- _The task_
Could you reproduce the lines below from the one with "Computer Simulation of Theoretical" through the one with "Computer simulation today"? Keep both ends and add nothing.

○ ○ ○ ○ ○

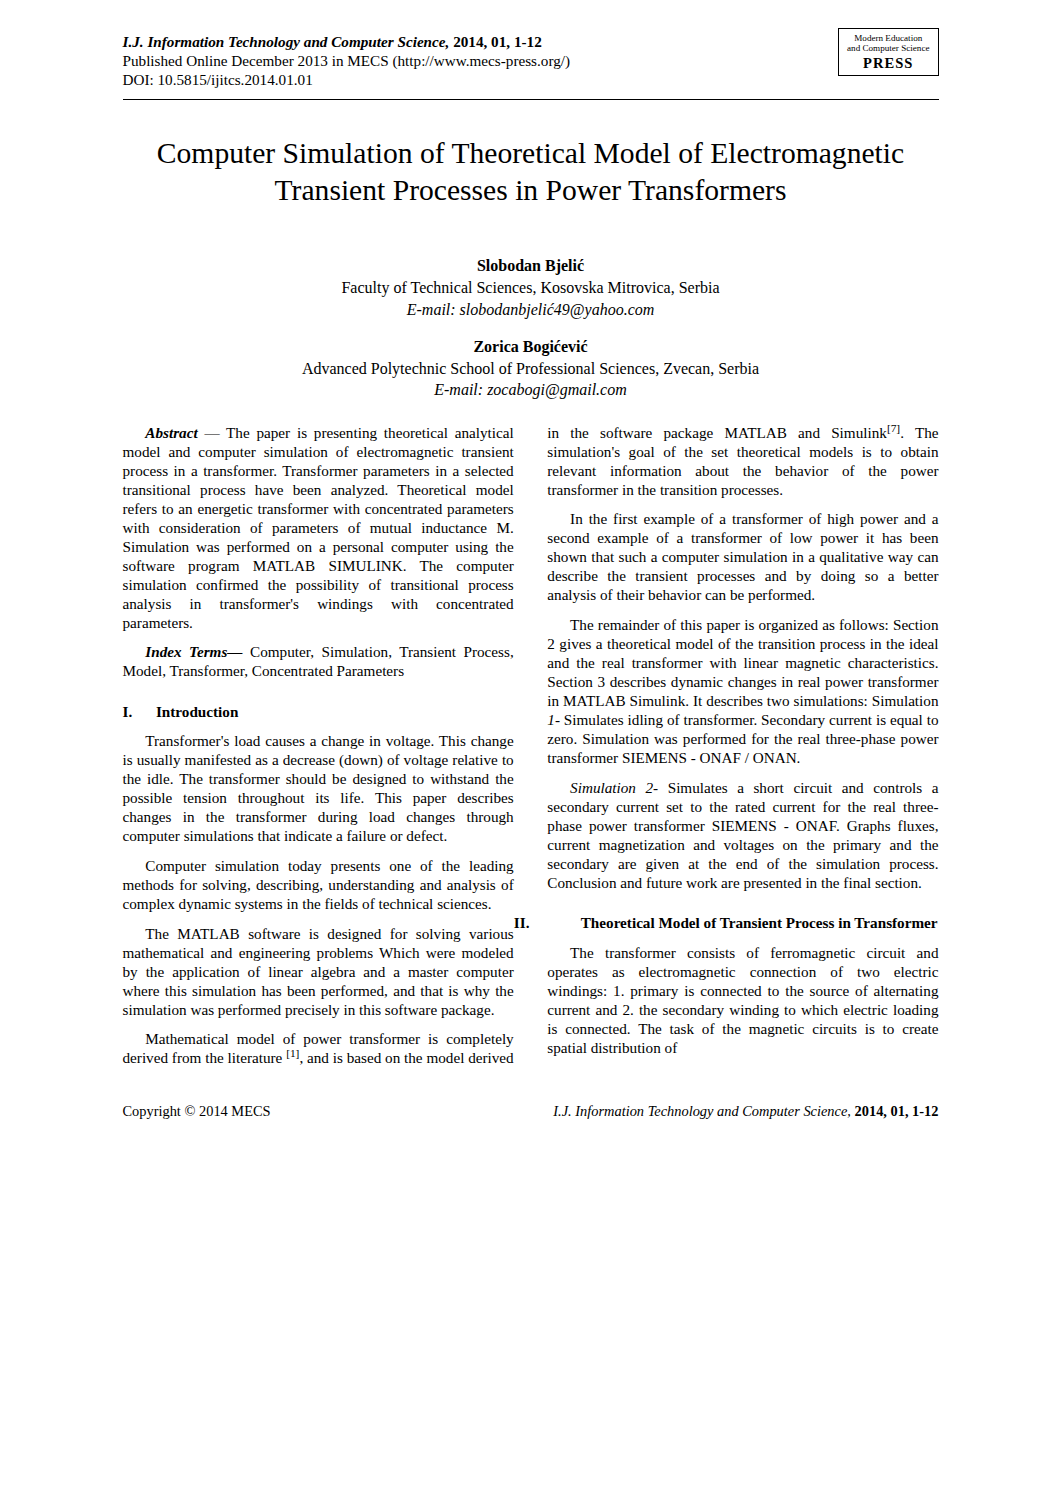Modern Education
and Computer Science PRESS
I.J. Information Technology and Computer Science, 2014, 01, 1-12
Published Online December 2013 in MECS (http://www.mecs-press.org/)
DOI: 10.5815/ijitcs.2014.01.01
Computer Simulation of Theoretical Model of Electromagnetic Transient Processes in Power Transformers
Slobodan Bjelić
Faculty of Technical Sciences, Kosovska Mitrovica, Serbia
E-mail: slobodanbjelić49@yahoo.com
Zorica Bogićević
Advanced Polytechnic School of Professional Sciences, Zvecan, Serbia
E-mail: zocabogi@gmail.com
Abstract — The paper is presenting theoretical analytical model and computer simulation of electromagnetic transient process in a transformer. Transformer parameters in a selected transitional process have been analyzed. Theoretical model refers to an energetic transformer with concentrated parameters with consideration of parameters of mutual inductance M. Simulation was performed on a personal computer using the software program MATLAB SIMULINK. The computer simulation confirmed the possibility of transitional process analysis in transformer's windings with concentrated parameters.
Index Terms— Computer, Simulation, Transient Process, Model, Transformer, Concentrated Parameters
I. Introduction
Transformer's load causes a change in voltage. This change is usually manifested as a decrease (down) of voltage relative to the idle. The transformer should be designed to withstand the possible tension throughout its life. This paper describes changes in the transformer during load changes through computer simulations that indicate a failure or defect.
Computer simulation today presents one of the leading methods for solving, describing, understanding and analysis of complex dynamic systems in the fields of technical sciences.
The MATLAB software is designed for solving various mathematical and engineering problems Which were modeled by the application of linear algebra and a master computer where this simulation has been performed, and that is why the simulation was performed precisely in this software package.
Mathematical model of power transformer is completely derived from the literature [1], and is based on the model derived in the software package MATLAB and Simulink[7]. The simulation's goal of the set theoretical models is to obtain relevant information about the behavior of the power transformer in the transition processes.
In the first example of a transformer of high power and a second example of a transformer of low power it has been shown that such a computer simulation in a qualitative way can describe the transient processes and by doing so a better analysis of their behavior can be performed.
The remainder of this paper is organized as follows: Section 2 gives a theoretical model of the transition process in the ideal and the real transformer with linear magnetic characteristics. Section 3 describes dynamic changes in real power transformer in MATLAB Simulink. It describes two simulations: Simulation 1- Simulates idling of transformer. Secondary current is equal to zero. Simulation was performed for the real three-phase power transformer SIEMENS - ONAF / ONAN.
Simulation 2- Simulates a short circuit and controls a secondary current set to the rated current for the real three-phase power transformer SIEMENS - ONAF. Graphs fluxes, current magnetization and voltages on the primary and the secondary are given at the end of the simulation process. Conclusion and future work are presented in the final section.
II. Theoretical Model of Transient Process in Transformer
The transformer consists of ferromagnetic circuit and operates as electromagnetic connection of two electric windings: 1. primary is connected to the source of alternating current and 2. the secondary winding to which electric loading is connected. The task of the magnetic circuits is to create spatial distribution of
Copyright © 2014 MECS
I.J. Information Technology and Computer Science, 2014, 01, 1-12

○ ○ ○ ○ ○

- _The completed task_
Computer Simulation of Theoretical Model of Electromagnetic Transient Processes in Power Transformers
Slobodan Bjelić
Faculty of Technical Sciences, Kosovska Mitrovica, Serbia
E-mail: slobodanbjelić49@yahoo.com
Zorica Bogićević
Advanced Polytechnic School of Professional Sciences, Zvecan, Serbia
E-mail: zocabogi@gmail.com
Abstract — The paper is presenting theoretical analytical model and computer simulation of electromagnetic transient process in a transformer. Transformer parameters in a selected transitional process have been analyzed. Theoretical model refers to an energetic transformer with concentrated parameters with consideration of parameters of mutual inductance M. Simulation was performed on a personal computer using the software program MATLAB SIMULINK. The computer simulation confirmed the possibility of transitional process analysis in transformer's windings with concentrated parameters.
Index Terms— Computer, Simulation, Transient Process, Model, Transformer, Concentrated Parameters
I. Introduction
Transformer's load causes a change in voltage. This change is usually manifested as a decrease (down) of voltage relative to the idle. The transformer should be designed to withstand the possible tension throughout its life. This paper describes changes in the transformer during load changes through computer simulations that indicate a failure or defect.
Computer simulation today presents one of the leading methods for solving, describing, understanding and analysis of complex dynamic systems in the fields of technical sciences.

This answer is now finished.